◆ **What to work on**
Show the lines below that contain the string "root".

[Stored items from a collection]
=====
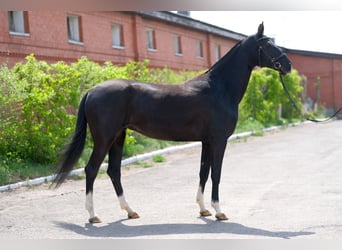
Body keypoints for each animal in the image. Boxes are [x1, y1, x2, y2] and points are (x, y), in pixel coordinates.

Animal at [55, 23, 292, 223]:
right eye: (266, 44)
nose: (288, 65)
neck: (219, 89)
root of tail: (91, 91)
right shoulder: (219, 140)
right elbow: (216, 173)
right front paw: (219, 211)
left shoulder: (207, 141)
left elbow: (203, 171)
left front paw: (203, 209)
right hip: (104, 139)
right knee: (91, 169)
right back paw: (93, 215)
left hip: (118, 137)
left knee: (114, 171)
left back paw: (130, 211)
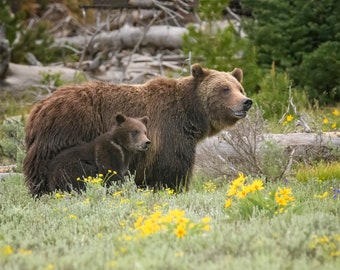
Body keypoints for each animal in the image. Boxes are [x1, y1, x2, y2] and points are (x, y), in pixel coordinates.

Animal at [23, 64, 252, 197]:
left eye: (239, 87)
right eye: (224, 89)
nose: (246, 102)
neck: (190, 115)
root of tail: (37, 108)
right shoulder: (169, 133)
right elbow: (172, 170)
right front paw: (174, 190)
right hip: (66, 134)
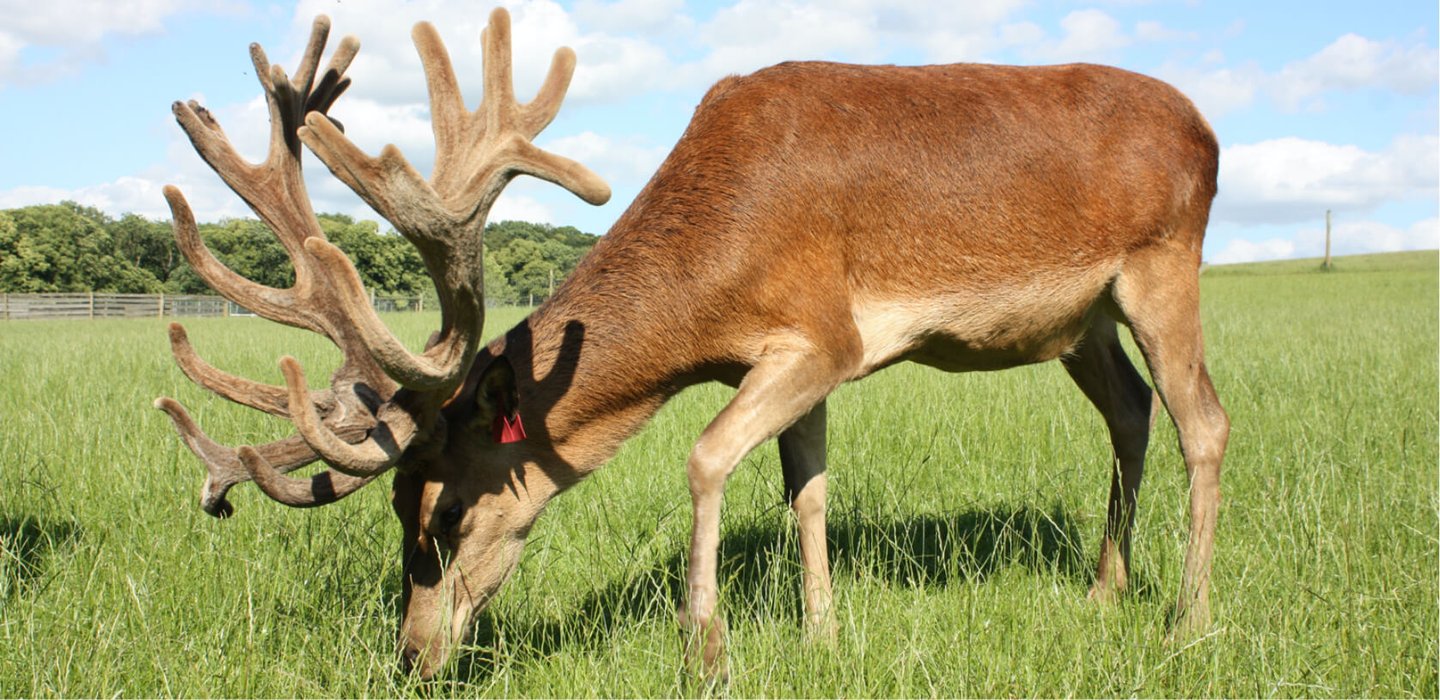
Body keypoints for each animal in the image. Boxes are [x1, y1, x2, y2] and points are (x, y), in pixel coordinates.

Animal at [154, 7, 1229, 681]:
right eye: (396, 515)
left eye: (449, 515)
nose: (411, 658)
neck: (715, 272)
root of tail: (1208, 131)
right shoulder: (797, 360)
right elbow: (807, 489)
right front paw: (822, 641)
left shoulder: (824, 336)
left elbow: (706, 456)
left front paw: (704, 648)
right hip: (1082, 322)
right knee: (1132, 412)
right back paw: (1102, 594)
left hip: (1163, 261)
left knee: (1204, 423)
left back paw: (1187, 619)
=====
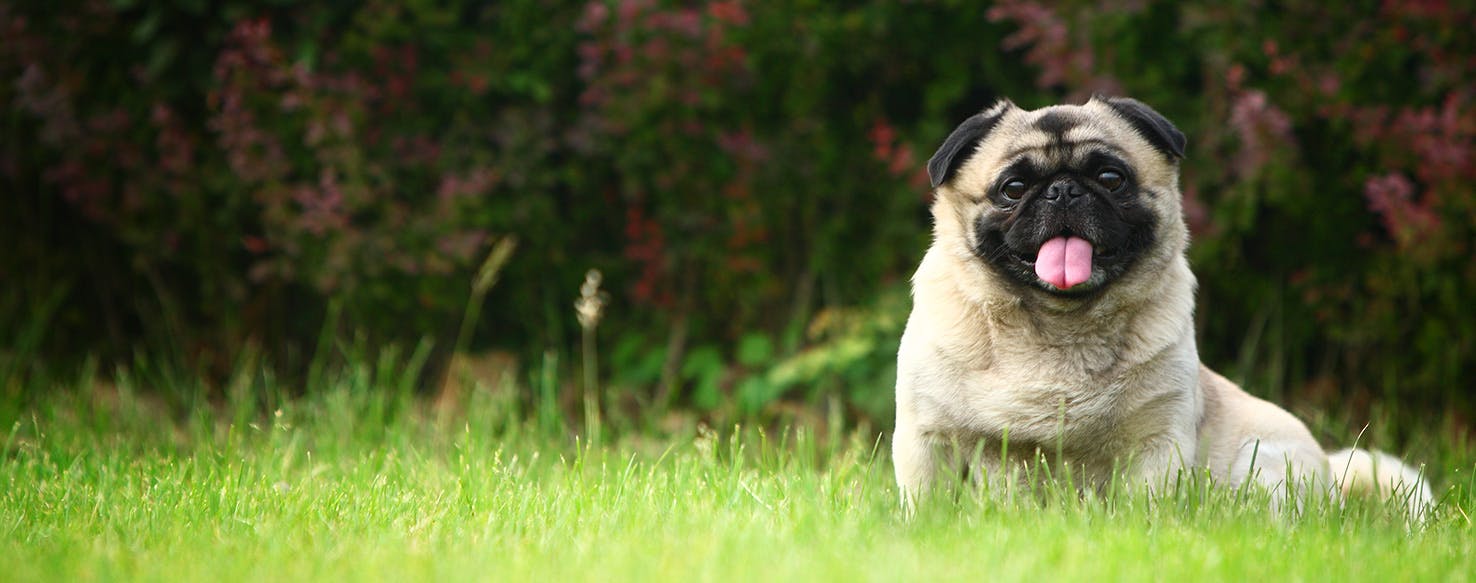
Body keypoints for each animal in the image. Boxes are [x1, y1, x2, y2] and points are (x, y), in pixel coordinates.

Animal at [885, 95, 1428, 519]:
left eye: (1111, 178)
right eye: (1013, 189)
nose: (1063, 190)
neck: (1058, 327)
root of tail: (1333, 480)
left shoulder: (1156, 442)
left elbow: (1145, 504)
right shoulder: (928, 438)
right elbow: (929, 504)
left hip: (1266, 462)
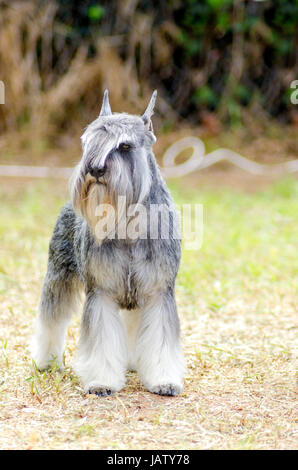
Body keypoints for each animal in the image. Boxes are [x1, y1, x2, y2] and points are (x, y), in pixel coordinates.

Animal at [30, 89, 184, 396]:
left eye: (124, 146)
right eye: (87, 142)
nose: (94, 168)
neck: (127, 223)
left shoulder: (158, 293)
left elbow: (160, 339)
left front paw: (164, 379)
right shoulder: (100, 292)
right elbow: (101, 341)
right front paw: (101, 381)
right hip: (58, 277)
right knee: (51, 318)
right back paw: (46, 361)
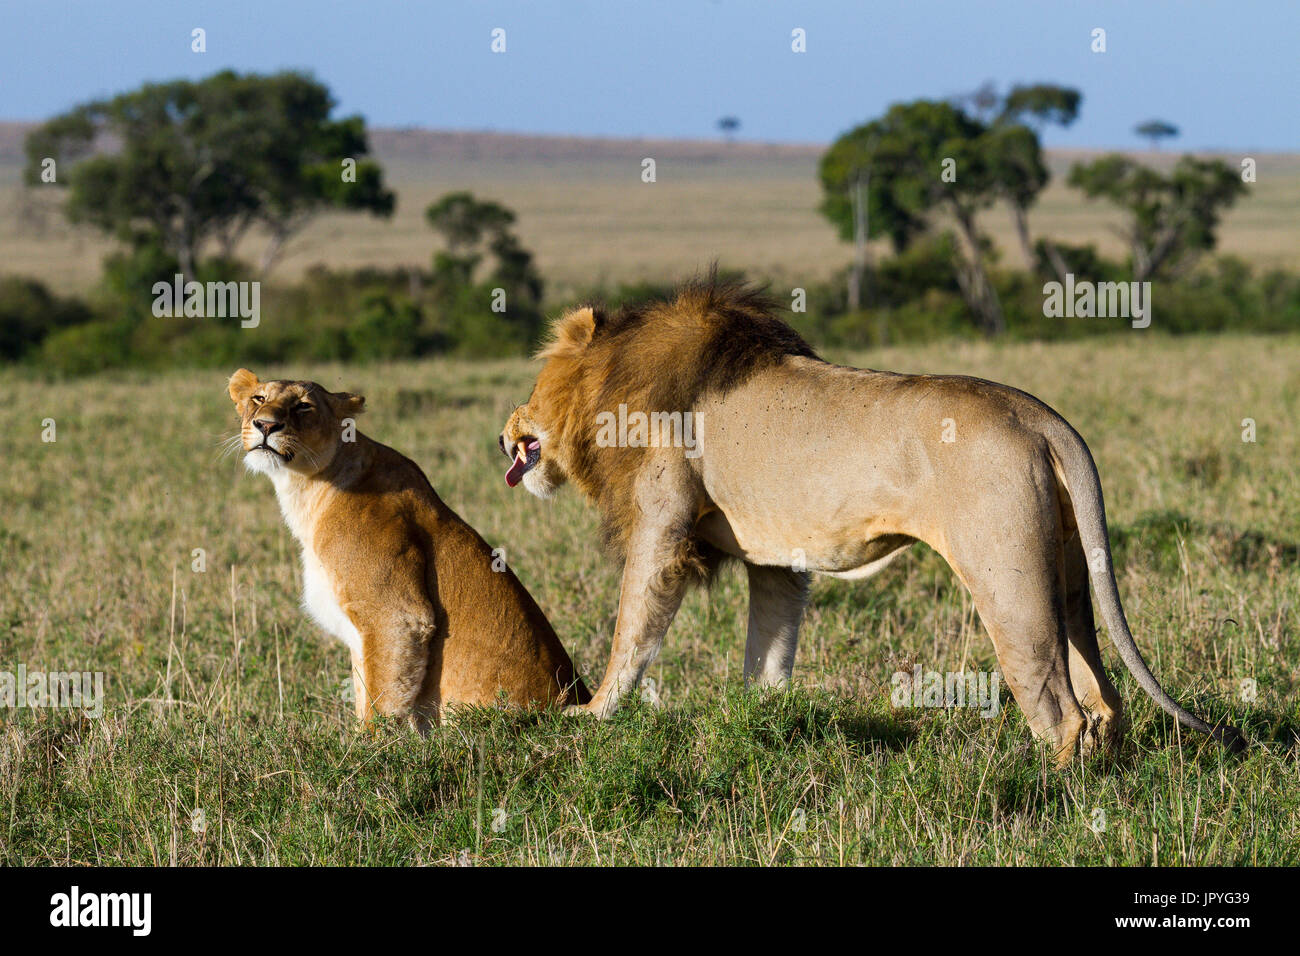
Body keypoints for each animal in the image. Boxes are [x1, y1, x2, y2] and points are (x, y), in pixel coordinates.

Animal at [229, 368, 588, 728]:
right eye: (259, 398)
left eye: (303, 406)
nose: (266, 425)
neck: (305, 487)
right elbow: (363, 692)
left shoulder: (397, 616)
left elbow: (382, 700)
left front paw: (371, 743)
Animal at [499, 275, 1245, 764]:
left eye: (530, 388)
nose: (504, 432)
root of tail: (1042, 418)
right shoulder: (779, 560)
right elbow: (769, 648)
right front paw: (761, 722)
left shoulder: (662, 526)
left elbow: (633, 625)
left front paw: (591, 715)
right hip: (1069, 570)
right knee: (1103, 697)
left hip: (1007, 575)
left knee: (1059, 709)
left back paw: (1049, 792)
=====
◆ **Your response**
root of tail: (91, 91)
root of tail: (37, 108)
root of tail: (1208, 131)
root of tail: (1333, 480)
root of tail: (1042, 418)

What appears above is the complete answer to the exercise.